FBM KLCI drops below 1,700
TM falls to new multi-year low on proposed lower broadband prices
PETALING JAYA: The FBM KLCI broke below the psychologically important 1,700-point mark yesterday after uncertainties from the US-China trade war continued to dominate headlines.
The benchmark index fell 17.43 points or 1.02% by the end of the day to close at 1,692.32 points.
The fallout from the brewing US-China trade war continued to keep investors at bay and sellers overwhelmed buyers on the local bourse.
The broader market also saw declines and was negatively biased although a sizeable number of counters remained unchanged.
The end of yesterday’s trading day saw 748 counters falling, 199 gaining while 357 counters remained unchanged and 614 counters were untraded.
Volume was at 2.12 billion shares worth some RM2.68bil.
Other Asian markets were more or less negative, with only Japan’s Nikkei adding 0.61% to 22693.04 and Australia’s ASX 200 gaining 0.96% to 6232.10.
US Dow Jones’ futures pointed to a negative opening at press time but US markets mostly closed mixed the day before yesterday.
Dealers said traders do not like uncertainties and that volatility may also have been exacerbated by short sellers who are now able do short selling on the local market.
“The benchmark FBM KLCI index had also been affected following the Government’s directive to lower broadband fees by some 25% by the end of the year.
“Analysts are thinking that Telekom Malaysia (TM) and other telcos could be on the losing end.

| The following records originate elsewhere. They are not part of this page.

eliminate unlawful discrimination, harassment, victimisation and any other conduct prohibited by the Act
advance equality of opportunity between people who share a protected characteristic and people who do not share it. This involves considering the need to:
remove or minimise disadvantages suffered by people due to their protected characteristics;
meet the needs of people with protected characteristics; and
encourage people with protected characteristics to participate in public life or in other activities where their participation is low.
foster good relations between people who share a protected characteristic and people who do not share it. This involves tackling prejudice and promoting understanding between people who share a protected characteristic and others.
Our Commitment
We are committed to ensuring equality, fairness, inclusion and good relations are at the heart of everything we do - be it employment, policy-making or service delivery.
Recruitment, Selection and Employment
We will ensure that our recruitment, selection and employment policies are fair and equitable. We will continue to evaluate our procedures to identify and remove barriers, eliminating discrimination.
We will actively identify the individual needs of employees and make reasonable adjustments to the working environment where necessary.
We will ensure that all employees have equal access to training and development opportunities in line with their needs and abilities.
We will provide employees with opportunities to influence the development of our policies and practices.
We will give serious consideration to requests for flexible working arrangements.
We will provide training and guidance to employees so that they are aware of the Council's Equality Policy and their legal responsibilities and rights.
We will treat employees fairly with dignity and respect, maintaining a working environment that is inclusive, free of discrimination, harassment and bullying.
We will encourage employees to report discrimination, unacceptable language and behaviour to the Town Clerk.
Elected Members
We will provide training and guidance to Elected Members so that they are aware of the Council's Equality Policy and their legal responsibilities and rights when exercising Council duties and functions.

But no one really knows how this will actually pan out yet,” a dealer said.
On Wednesday, Communications and Multimedia Minister Gobind Singh Deo said broadband prices could be lowered after the implementation of the Mandatory Standard on Access Pricing that was enforced from June 8.
Kenanga Research said in its report that TM is set to be on the losing end.

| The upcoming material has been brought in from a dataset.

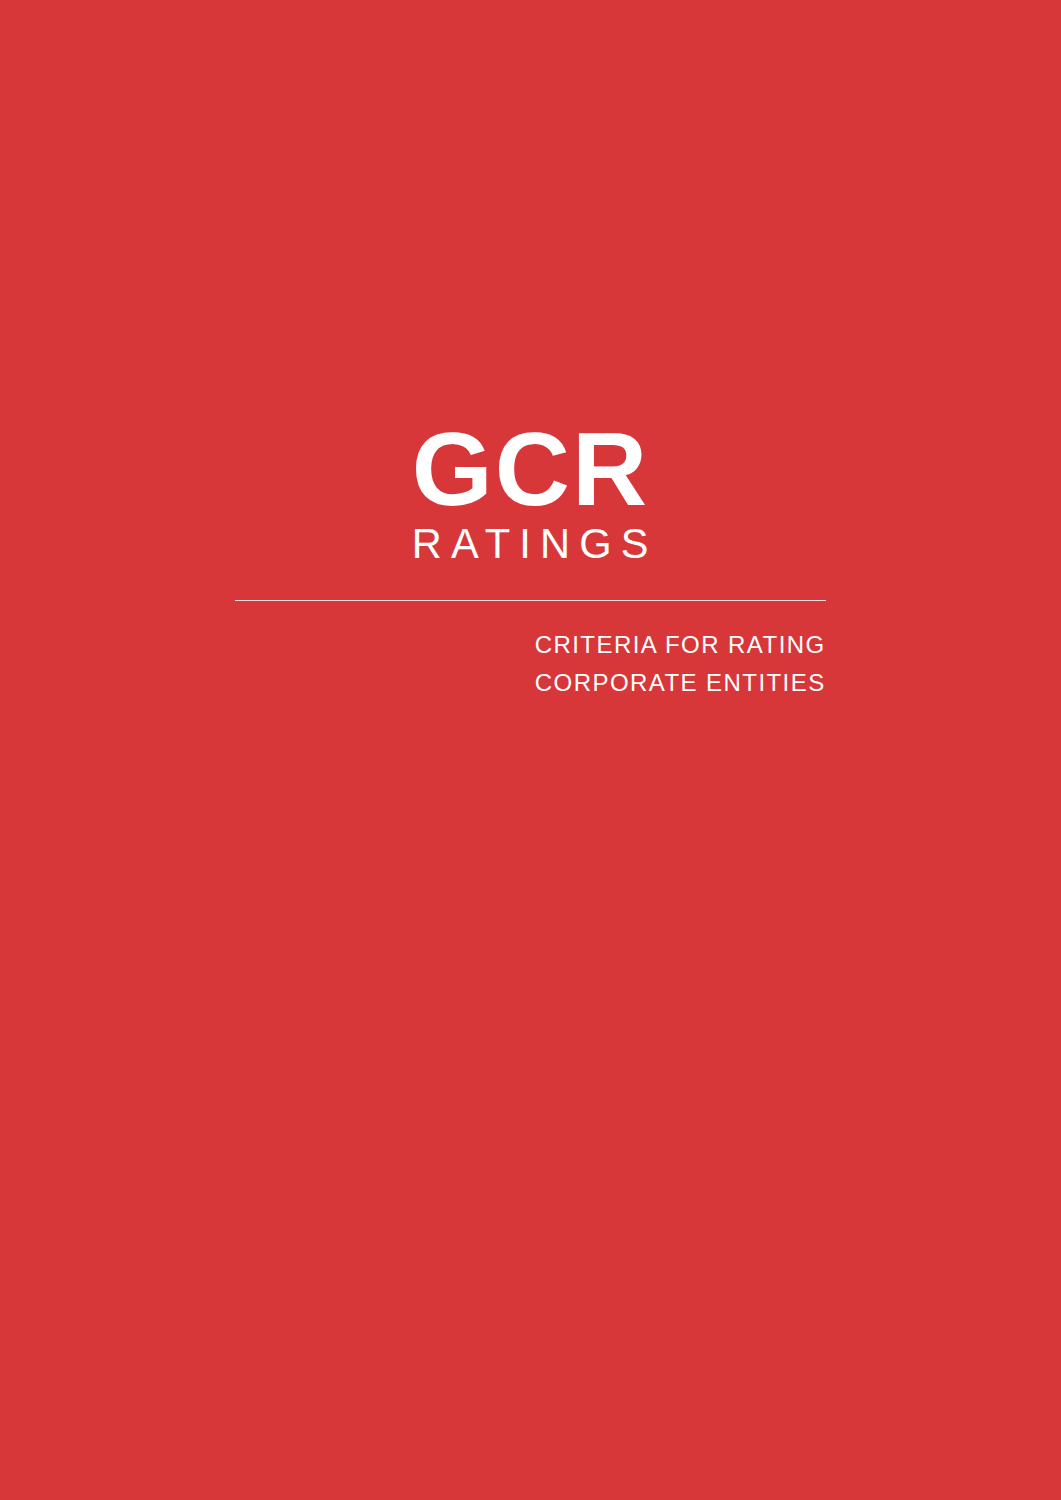GCR
RATINGS
CRITERIA FOR RATING CORPORATE ENTITIES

“Should the wholesale access pricing and the broadband retail price be cut by 25%, TM’s turnover is expected to be reduced by 3.5%13.7% in financial year 2018 (FY18)FY19.
“Assuming a similar net profit margin of 5.7%-6.3%, its FY18-FY19 forecast net profit will be lowered to RM645mil-RM655mil (or -4.0%/13.4%), respectively,” the research house said.
It lowered its discounted cashflow-driven target price to RM3.70 from RM4.35 previously.
TM fell to a new multi-year low of RM3.14 at its close, which is a level not seen since 2011.
Meanwhile, Affin Hwang Capital Research said while it was surprised by the swift execution of the decision to cut broadband prices, it believed that in the long run, the group has tools to cushion the blow.
“TM’s share price has fallen by 26% month-on-month due to concerns over a price cut.
“At 25 times 2019 forecast priceto-earnings ratio and 5% 2019 dividend yield (after 25% broadband price cut), valuations look fair,” it said.